*** Opening of EXERCISE MATERIAL ***

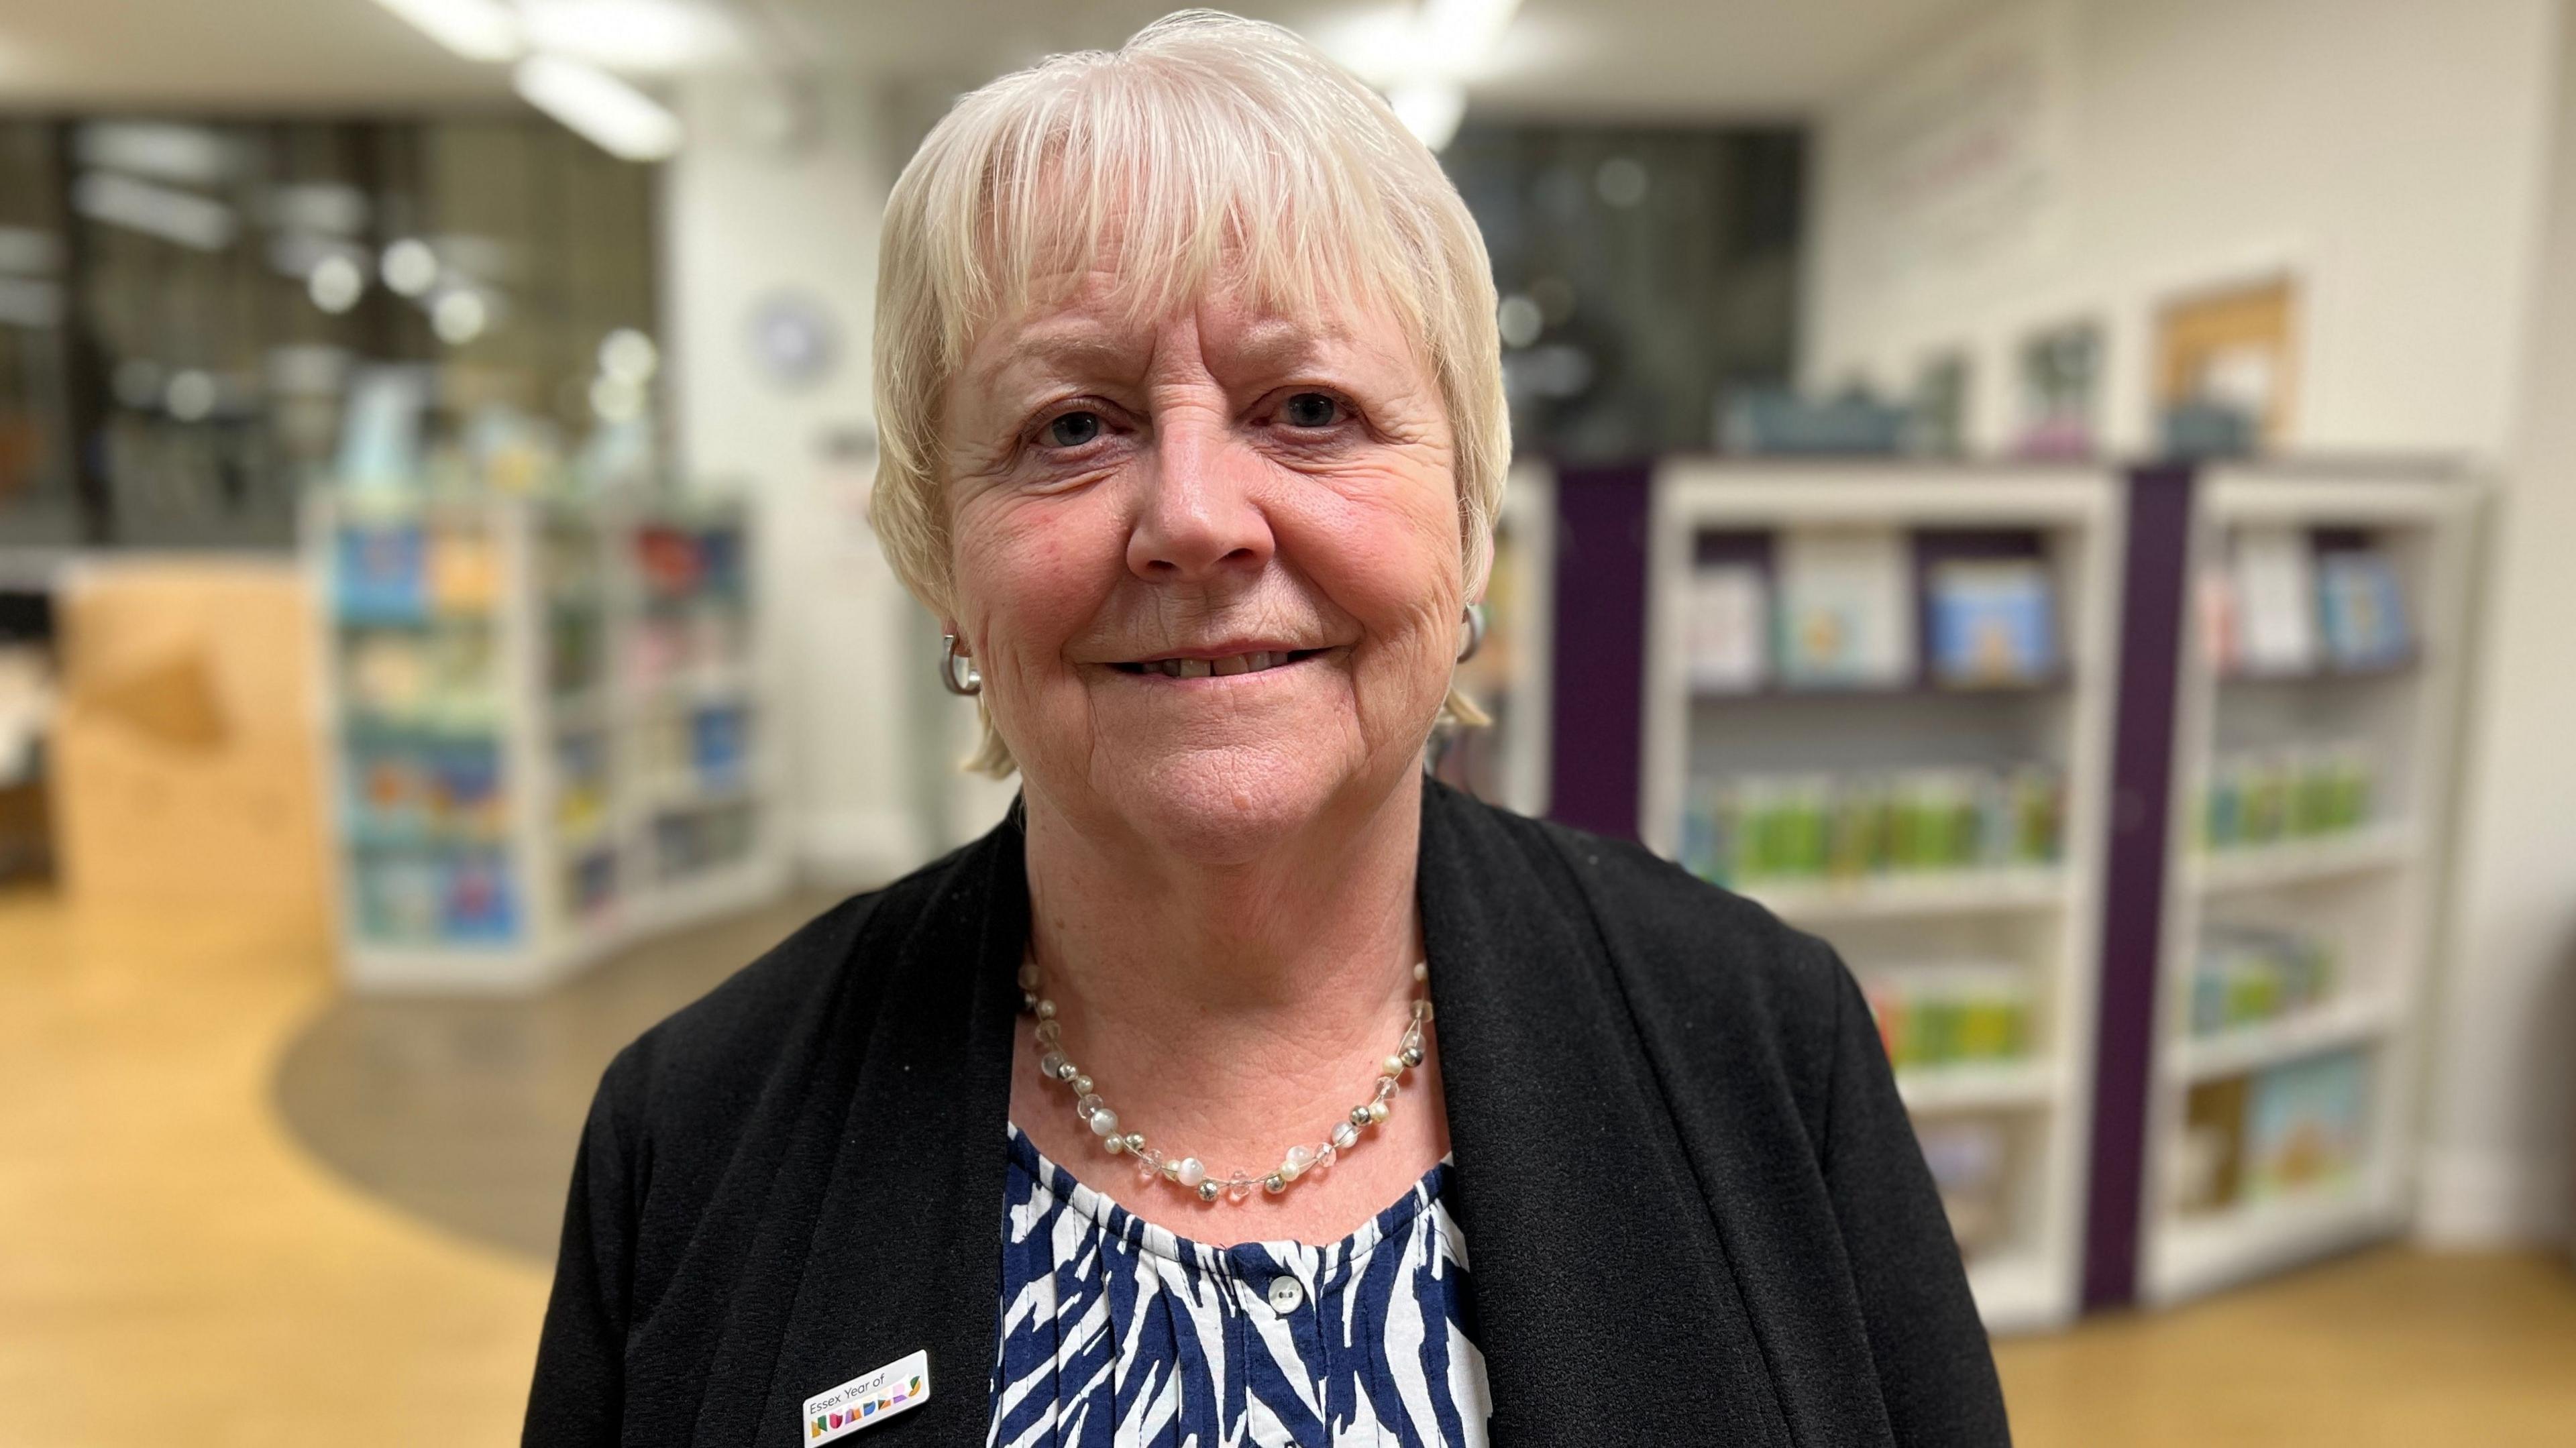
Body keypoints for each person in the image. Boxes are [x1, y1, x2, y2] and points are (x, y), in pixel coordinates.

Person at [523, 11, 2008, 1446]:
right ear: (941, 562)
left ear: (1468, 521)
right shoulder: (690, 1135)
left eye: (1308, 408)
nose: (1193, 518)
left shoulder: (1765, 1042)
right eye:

*** Close of EXERCISE MATERIAL ***

### PROBLEM DESCRIPTION
The lines to set down, exactly and with both ends included, run from the one containing "right shoulder: (690, 1135)" to the last line of the data above.

### RESPONSE BELOW
right shoulder: (690, 1135)
left eye: (1308, 408)
nose: (1193, 518)
left shoulder: (1765, 1042)
right eye:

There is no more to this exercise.